╭─ DATA RECORDS
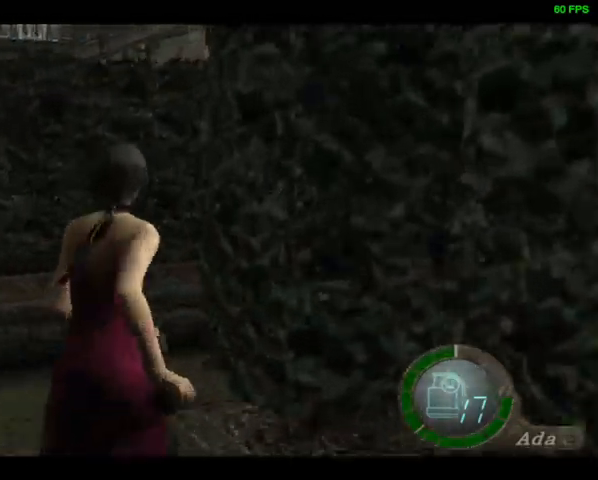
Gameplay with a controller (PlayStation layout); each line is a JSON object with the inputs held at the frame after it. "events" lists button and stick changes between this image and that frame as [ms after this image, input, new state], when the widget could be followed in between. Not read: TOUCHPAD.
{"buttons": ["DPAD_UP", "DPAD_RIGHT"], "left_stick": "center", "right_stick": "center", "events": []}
╰─
╭─ DATA RECORDS
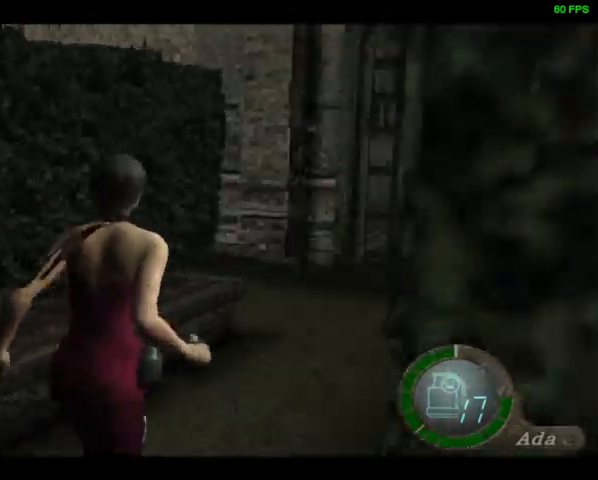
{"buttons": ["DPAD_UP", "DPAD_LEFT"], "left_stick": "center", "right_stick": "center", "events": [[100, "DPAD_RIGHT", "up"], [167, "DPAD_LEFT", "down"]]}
╰─
▶ _TASK ITEM_: Give the number of lines in the material above that contain the word "buttons", and add nothing.

▶ _ANSWER SPACE_: 2